Com o aumento dos casos de Covid-19 desde o fim do ano passado, psicólogos e psicanalistas voluntários retomaram as sessões gratuitas de escuta para ajudar a aliviar o sofrimento das pessoas durante a pandemia.

O grupo, que não oferece sessão de psicanálise, atendeu 4.460 pessoas no início da pandemia e havia parado a ação quando houve queda dos casos.

Segundo o psicanalista Francisco Nogueira, um dos idealizadores do projeto Experiência de Escuta, o isolamento trouxe muita ansiedade e angústia para as pessoas que tiveram as rotinas alteradas drasticamente.
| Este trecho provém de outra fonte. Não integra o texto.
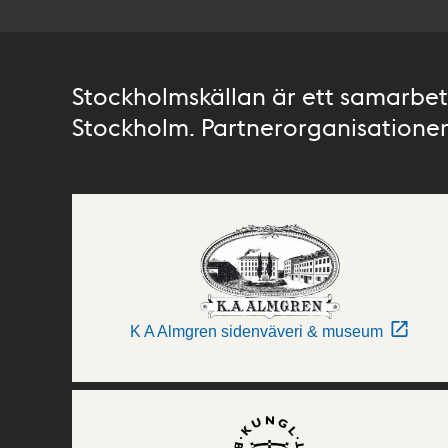
Stockholmskällan är ett samarbete
Stockholm. Partnerorganisationer 
K A Almgren sidenväveri & museum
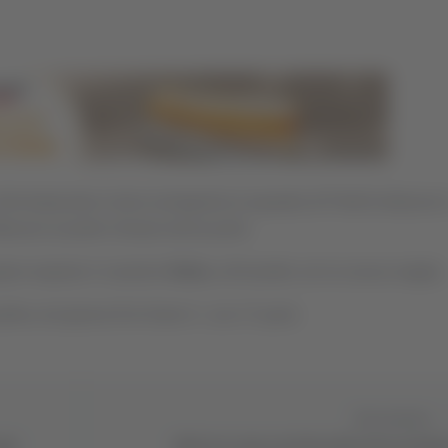
 Nel testacoda in terra romagnola la squadra di Protti fa faticare l
nuzzi (a porte chiuse) senza punti.
upero espulso il canarino
Heinz
, all’esordio con la nuova maglia.
ifica nel girone B di Serie C, con 17 punti.
Successivo
ane
Morto in casa con ferita alla testa: incide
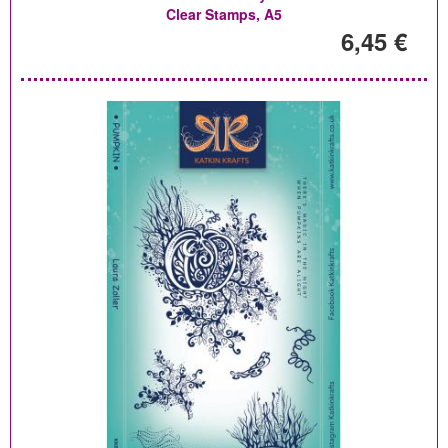
Clear Stamps, A5
6,45 €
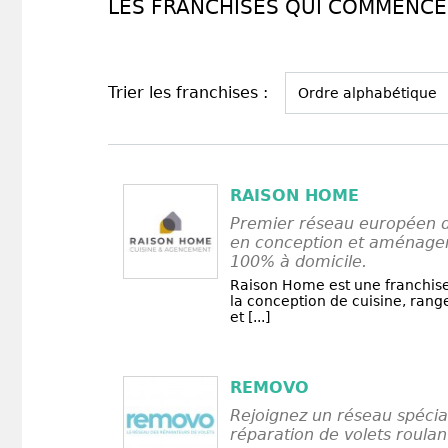
LES FRANCHISES QUI COMMENCEN
Trier les franchises :
RAISON HOME
Premier réseau européen de
en conception et aménagem
100% à domicile.
Raison Home est une franchise
la conception de cuisine, rang
et [...]
REMOVO
Rejoignez un réseau spécial
réparation de volets roulan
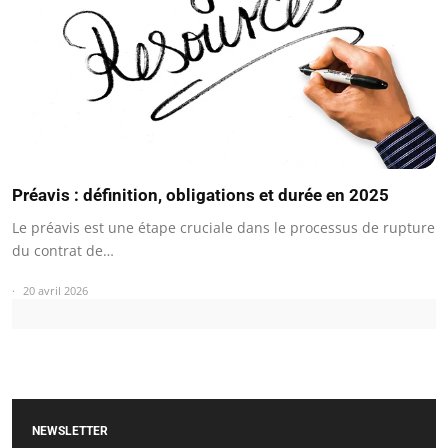
Préavis : définition, obligations et durée en 2025
Le préavis est une étape cruciale dans le processus de rupture
du contrat de…
20 avril 2026
NEWSLETTER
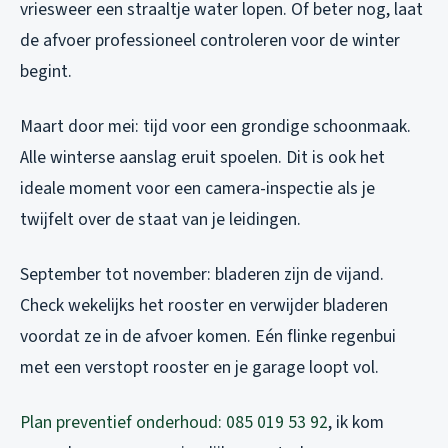
vriesweer een straaltje water lopen. Of beter nog, laat
de afvoer professioneel controleren voor de winter
begint.
Maart door mei: tijd voor een grondige schoonmaak.
Alle winterse aanslag eruit spoelen. Dit is ook het
ideale moment voor een camera-inspectie als je
twijfelt over de staat van je leidingen.
September tot november: bladeren zijn de vijand.
Check wekelijks het rooster en verwijder bladeren
voordat ze in de afvoer komen. Eén flinke regenbui
met een verstopt rooster en je garage loopt vol.
Plan preventief onderhoud: 085 019 53 92
, ik kom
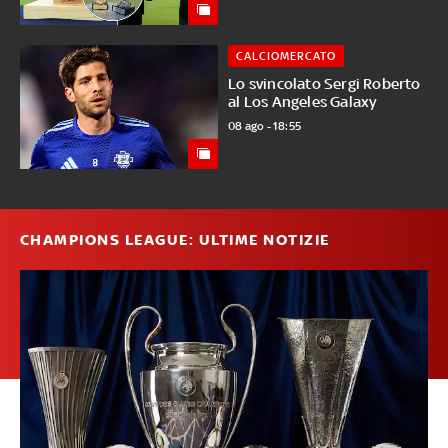
CALCIOMERCATO
Lo svincolato Sergi Roberto
al Los Angeles Galaxy
08 ago - 18:55
CHAMPIONS LEAGUE: ULTIME NOTIZIE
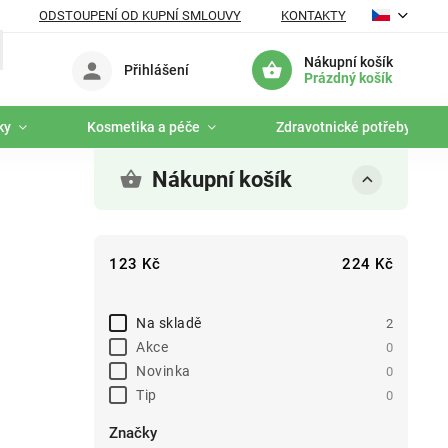
ODSTOUPENÍ OD KUPNÍ SMLOUVY
KONTAKTY
Nákupní košík
Přihlášení
Prázdný košík
ky
Kosmetika a péče
Zdravotnické potřeby
Nákupní košík
123
Kč
224
Kč
Na skladě
2
Akce
0
Novinka
0
Tip
0
Značky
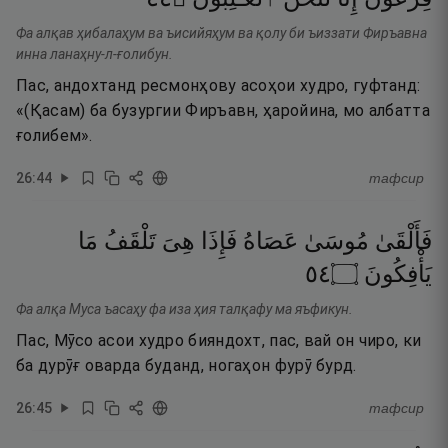
Фа алқав ҳибалаҳум ва ъисийяҳум ва қолу би ъиззати Фиръавна
инна ланаҳну-л-ғолибун.
Пас, андохтанд ресмонҳову асоҳои худро, гуфтанд:
«(Қасам) ба бузургии Фиръавн, ҳаройина, мо албатта
ғолибем».
26
:
44
тафсир
فَأَلْقَىٰ
مُوسَىٰ
عَصَاهُ
فَإِذَا
هِىَ
تَلْقَفُ
مَا
٤٥
۝
يَأْفِكُونَ
Фа алқа Муса ъасаҳу фа иза ҳия талқафу ма яъфикун.
Пас, Мӯсо асои худро бияндохт, пас, вай он чиро, ки
ба дурӯғ оварда буданд, ногаҳон фурӯ бурд.
26
:
45
тафсир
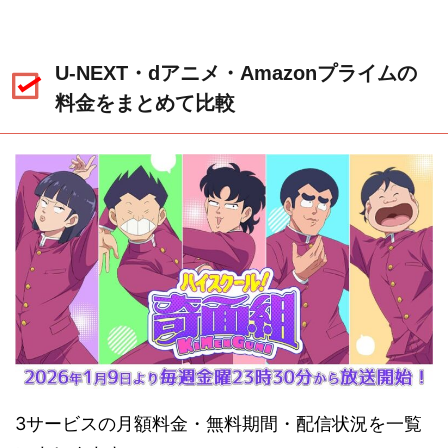
U-NEXT・dアニメ・Amazonプライムの
料金をまとめて比較
3サービスの月額料金・無料期間・配信状況を一覧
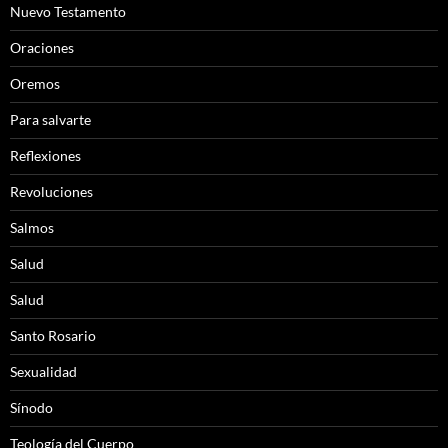
Nuevo Testamento
Oraciones
Oremos
Para salvarte
Reflexiones
Revoluciones
Salmos
Salud
Salud
Santo Rosario
Sexualidad
Sínodo
Teología del Cuerpo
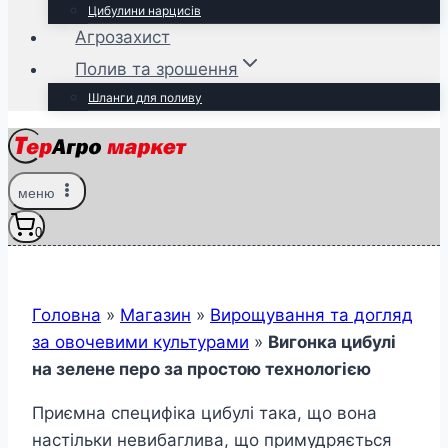
Цибулини нарцисів
Агрозахист
Полив та зрошення
Шланги для поливу
меню
0
Головна
»
Магазин
»
Вирощування та догляд
за овочевими культурами
»
Вигонка цибулі
на зелене перо за простою технологією
Приємна специфіка цибулі така, що вона
настільки невибаглива, що примудряється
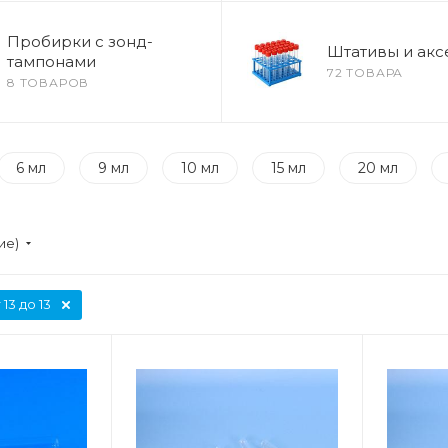
Пробирки с зонд-
Штативы и акс
тампонами
72 ТОВАРА
8 ТОВАРОВ
6 мл
9 мл
10 мл
15 мл
20 мл
ие)
 13 до 13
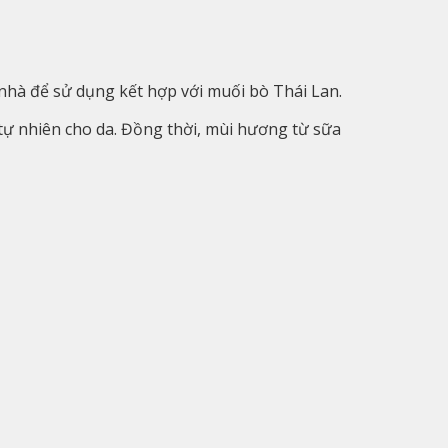
nhà để sử dụng kết hợp với muối bò Thái Lan.
 tự nhiên cho da. Đồng thời, mùi hương từ sữa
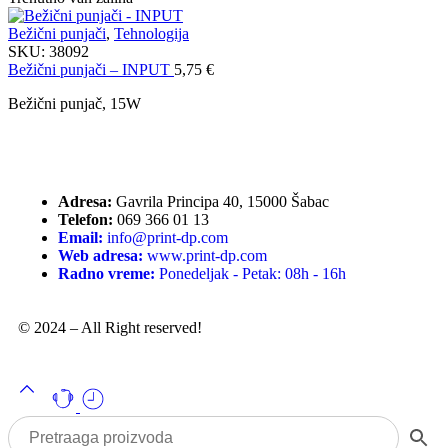
Bežični punjači
,
Tehnologija
SKU:
38092
Bežični punjači – INPUT
5,75
€
Bežični punjač, 15W
Adresa:
Gavrila Principa 40, 15000 Šabac
Telefon:
069 366 01 13
Email:
info@print-dp.com
Web adresa:
www.print-dp.com
Radno vreme:
Ponedeljak - Petak: 08h - 16h
© 2024 – All Right reserved!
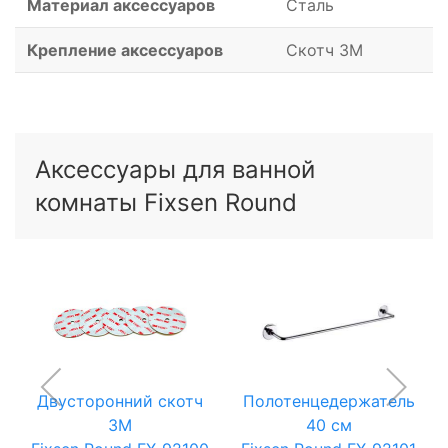
Материал аксессуаров
Сталь
Крепление аксессуаров
Скотч 3M
Аксессуары для ванной
комнаты Fixsen Round
Двусторонний скотч
Полотенцедержатель
3M
40 см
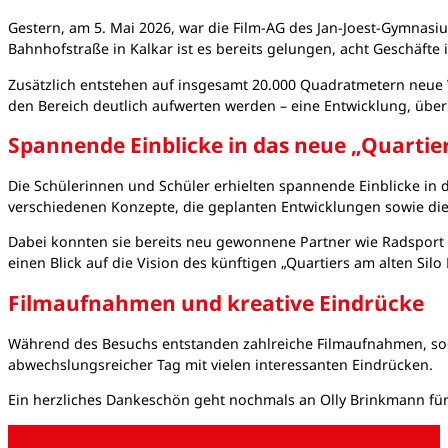
Gestern, am 5. Mai 2026, war die Film-AG des Jan-Joest-Gymnasi
Bahnhofstraße in Kalkar ist es bereits gelungen, acht Geschäfte 
Zusätzlich entstehen auf insgesamt 20.000 Quadratmetern neue
den Bereich deutlich aufwerten werden – eine Entwicklung, über 
Spannende Einblicke in das neue „Quartier
Die Schülerinnen und Schüler erhielten spannende Einblicke in 
verschiedenen Konzepte, die geplanten Entwicklungen sowie die 
Dabei konnten sie bereits neu gewonnene Partner wie Radsport 
einen Blick auf die Vision des künftigen „Quartiers am alten Silo
Filmaufnahmen und kreative Eindrücke
Während des Besuchs entstanden zahlreiche Filmaufnahmen, soda
abwechslungsreicher Tag mit vielen interessanten Eindrücken.
Ein herzliches Dankeschön geht nochmals an Olly Brinkmann für 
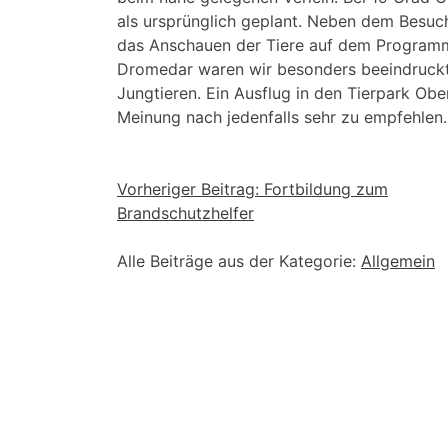
als ursprünglich geplant. Neben dem Besuch
das Anschauen der Tiere auf dem Program
Dromedar waren wir besonders beeindruckt
Jungtieren. Ein Ausflug in den Tierpark Ob
Meinung nach jedenfalls sehr zu empfehlen.
Beitragsnavigation
Vorheriger Beitrag:
Fortbildung zum
Brandschutzhelfer
Alle Beiträge aus der Kategorie:
Allgemein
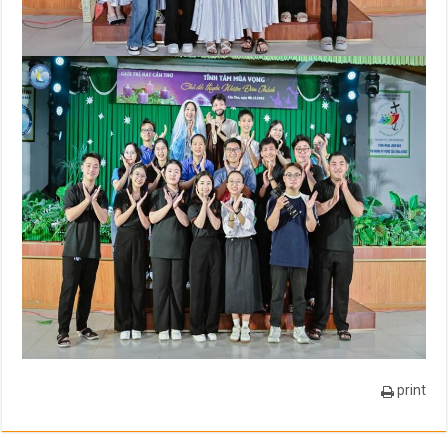
print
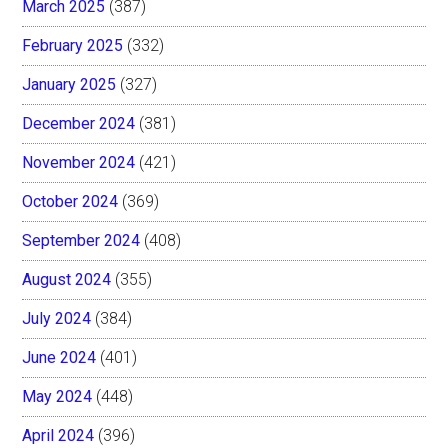
March 2025
(387)
February 2025
(332)
January 2025
(327)
December 2024
(381)
November 2024
(421)
October 2024
(369)
September 2024
(408)
August 2024
(355)
July 2024
(384)
June 2024
(401)
May 2024
(448)
April 2024
(396)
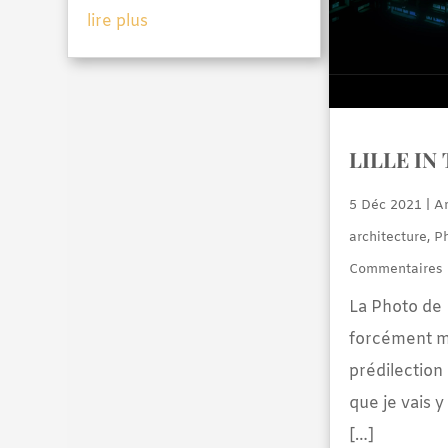
lire plus
LILLE IN
5 Déc 2021
|
Ar
architecture
,
P
Commentaires
La Photo de 
forcément m
prédilection 
que je vais 
[…]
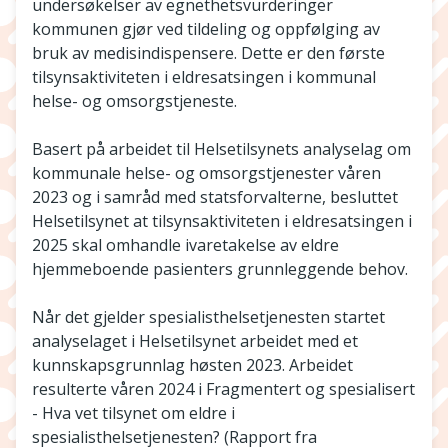
undersøkelser av egnethetsvurderinger
kommunen gjør ved tildeling og oppfølging av
bruk av medisindispensere. Dette er den første
tilsynsaktiviteten i eldresatsingen i kommunal
helse- og omsorgstjeneste.
Basert på arbeidet til Helsetilsynets analyselag om
kommunale helse- og omsorgstjenester våren
2023 og i samråd med statsforvalterne, besluttet
Helsetilsynet at tilsynsaktiviteten i eldresatsingen i
2025 skal omhandle ivaretakelse av eldre
hjemmeboende pasienters grunnleggende behov.
Når det gjelder spesialisthelsetjenesten startet
analyselaget i Helsetilsynet arbeidet med et
kunnskapsgrunnlag høsten 2023. Arbeidet
resulterte våren 2024 i Fragmentert og spesialisert
- Hva vet tilsynet om eldre i
spesialisthelsetjenesten? (Rapport fra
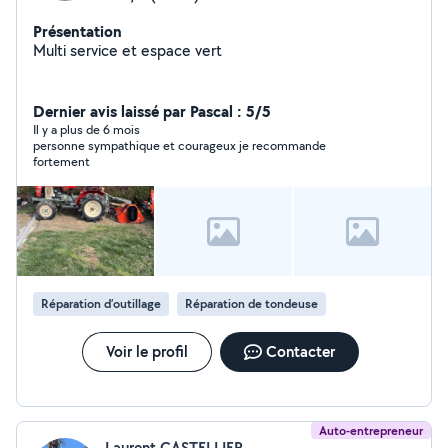
Présentation
Multi service et espace vert
Dernier avis laissé par Pascal : 5/5
Il y a plus de 6 mois
personne sympathique et courageux je recommande
fortement
Réparation d’outillage
Réparation de tondeuse
Voir le profil
Contacter
Auto-entrepreneur
Laurent CASTELLIER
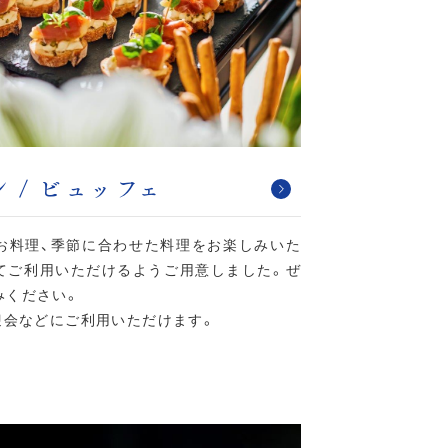
 / ビュッフェ
お料理、季節に合わせた料理をお楽しみいた
てご利用いただけるようご用意しました。ぜ
みください。
迎会などにご利用いただけます。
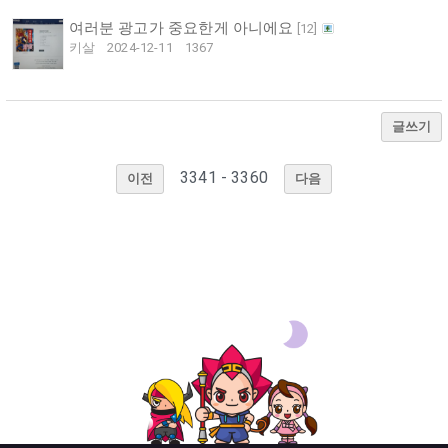
여러분 광고가 중요한게 아니에요
[
12
]
키살
2024-12-11
1367
글쓰기
3341 - 3360
이전
다음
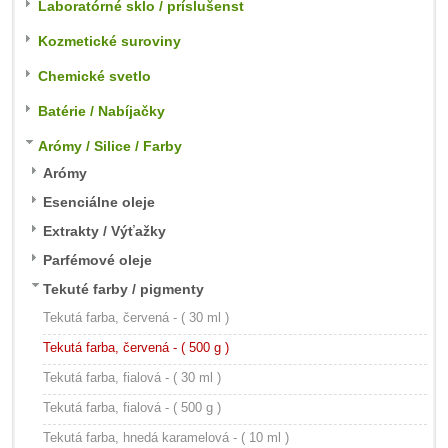
Laboratórné sklo / príslušenst
Kozmetické suroviny
Chemické svetlo
Batérie / Nabíjačky
Arómy / Silice / Farby
Arómy
Esenciálne oleje
Extrakty / Výťažky
Parfémové oleje
Tekuté farby / pigmenty
Tekutá farba, červená - ( 30 ml )
Tekutá farba, červená - ( 500 g )
Tekutá farba, fialová - ( 30 ml )
Tekutá farba, fialová - ( 500 g )
Tekutá farba, hnedá karamelová - ( 10 ml )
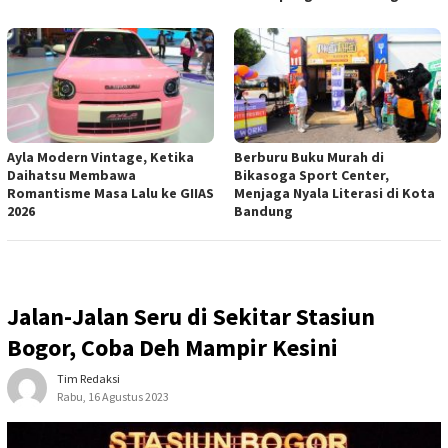
Ayla Modern Vintage, Ketika
Berburu Buku Murah di
Daihatsu Membawa
Bikasoga Sport Center,
Romantisme Masa Lalu ke GIIAS
Menjaga Nyala Literasi di Kota
2026
Bandung
Jalan-Jalan Seru di Sekitar Stasiun
Bogor, Coba Deh Mampir Kesini
Tim Redaksi
Rabu, 16 Agustus 2023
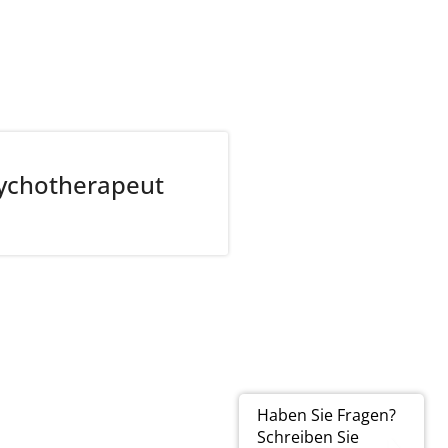
sychotherapeut
Haben Sie Fragen?
Schreiben Sie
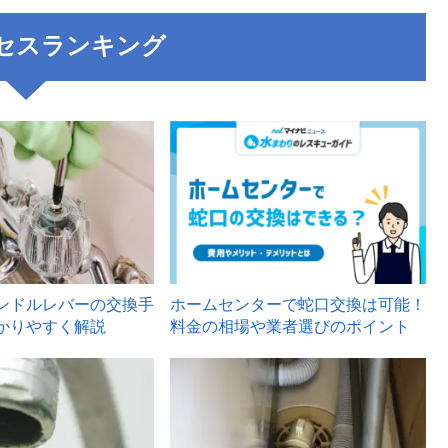
セスランキング
3
ンドルレバーの交換手
ホームセンターで蛇口交換は可能！
かりやすく解説
料金の相場や業者選びのポイント
6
“Imagine o sujeito dentro de casa há meses olhando para as mesmas paredes e pessoas. Muitas vezes a pessoa falava [na sessão de escuta] que só queria conversar com alguém que não fosse de casa”, explica.

Quem quiser participar das sessões gratuitas deve acessar o site www.experienciaescuta.com.br. Segundo Nogueira, o acolhimento dura 30 minutos, mas algumas pessoas precisam de mais de uma sessão. Ele ressaltou que os voluntários costumam indicar, para quem precisa, locais que oferecem terapia grátis, como a USP (Universidade de São Paulo), a Sociedade Brasileira de Psicanálise e o Instituto Sedes Sapience.